We describe innate immune mechanisms that protect hard and soft tissues from the
microbial environment and against diseases of the oral hard and soft tissues. Innate
protection against caries and periodontitis is provided by saliva. Saliva contributes bulk
clearance of microorganisms by swallowing; salivary pellicle constituents helps to prevent
demineralization and promotes remineralization of dental hard tissues, important in dental
caries. Innate immune molecules in pellicle may limit microbial colonization of the tooth
surface.
Hard tissues (enamel, cementum, and dentin) and the gingival architecture (i.e., intercellular
junctions, cell differentiation), including the gingival epithelium and connective tissues, resist
mechanical abrasion and hinder bacterial invasion. AMPs produced in saliva, mucosal
epithelial cells and neutrophils serve as innate protective mechanisms to help the gingiva to
resist infection. As gingival epithelial cells proliferate and desquamate, microorganisms are
cleared from the periodontal soft tissues. High cell turn-over is crucial to eliminate infected
cells. Proximal to the cemento-enamel junction (CEJ), the junctional epithelium (JE) is
structurally adapted to seal to the tooth and prevent infection of the connective tissues. JE
cells also desquamate to help prevent infection of the epithelium and underlying connective
tissues, and eliminate putative pathogens that may demineralize proximal hard tissues or
invade the periodontal tissues. Dental hard and soft tissues are also home to different cell
types (tissue and immune cells) that resist or control intrusion from the oral microbial
environment and regulate pro-inflammatory reactions. Thus, when these four levels of innate
protective mechanisms are homeostatic, health tends to be maintained.

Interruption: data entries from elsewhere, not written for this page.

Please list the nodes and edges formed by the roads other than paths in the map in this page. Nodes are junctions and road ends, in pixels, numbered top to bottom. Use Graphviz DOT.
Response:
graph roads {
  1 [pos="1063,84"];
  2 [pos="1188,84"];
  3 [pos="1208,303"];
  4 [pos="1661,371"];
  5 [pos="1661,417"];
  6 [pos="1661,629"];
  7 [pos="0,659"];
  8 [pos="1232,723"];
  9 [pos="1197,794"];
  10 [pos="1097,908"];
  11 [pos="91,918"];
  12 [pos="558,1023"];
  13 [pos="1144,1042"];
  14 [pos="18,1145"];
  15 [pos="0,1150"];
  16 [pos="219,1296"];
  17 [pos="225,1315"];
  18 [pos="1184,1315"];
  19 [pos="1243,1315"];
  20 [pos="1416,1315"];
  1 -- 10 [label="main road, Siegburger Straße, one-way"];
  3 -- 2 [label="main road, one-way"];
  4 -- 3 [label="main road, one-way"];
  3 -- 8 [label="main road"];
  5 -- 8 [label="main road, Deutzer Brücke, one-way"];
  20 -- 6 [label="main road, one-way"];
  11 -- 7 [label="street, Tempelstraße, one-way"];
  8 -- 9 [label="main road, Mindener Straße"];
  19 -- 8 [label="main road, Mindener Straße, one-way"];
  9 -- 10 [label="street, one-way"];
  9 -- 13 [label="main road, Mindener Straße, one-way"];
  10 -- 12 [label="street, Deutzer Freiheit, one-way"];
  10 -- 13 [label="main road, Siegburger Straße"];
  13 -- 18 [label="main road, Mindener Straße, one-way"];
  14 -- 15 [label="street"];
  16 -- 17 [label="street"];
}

In many cases, the defense systems are not, however, able to prevent caries processes or
avoid periodontal destruction. In comparison to innate defense mechanisms, which evolved
during millions of years, changes in lifestyle and nutrition during the last centuries have been
too rapid to facilitate co-evolution of alternative defense and protection mechanisms.
To understand the complexity of the oral microbiome and the innate immune responses,
researchers have followed a reductionist approach. Progress to elucidate key inflammatory
defense mechanisms has been hindered by our lack of understanding of the many biological
circuits that might describe host innate immune interactions with the microbiomes (Kornman,
2008, Meyle and Chapple, 2015). As we learn more about these complex curciuts, the
intersections between innate and adaptive immune reponses are blurring and the biological
curcuits are increasing in complexity (Paul, 2011). Resolution of the complexity of innate
immune-microbiome curcuits is the next frontier. What factors are the strongest drivers?
The contents of this manuscript have been discussed during the European Workshop on
Caries and Periodontal Diseases, which was held in La Granja, Spain in November 2016.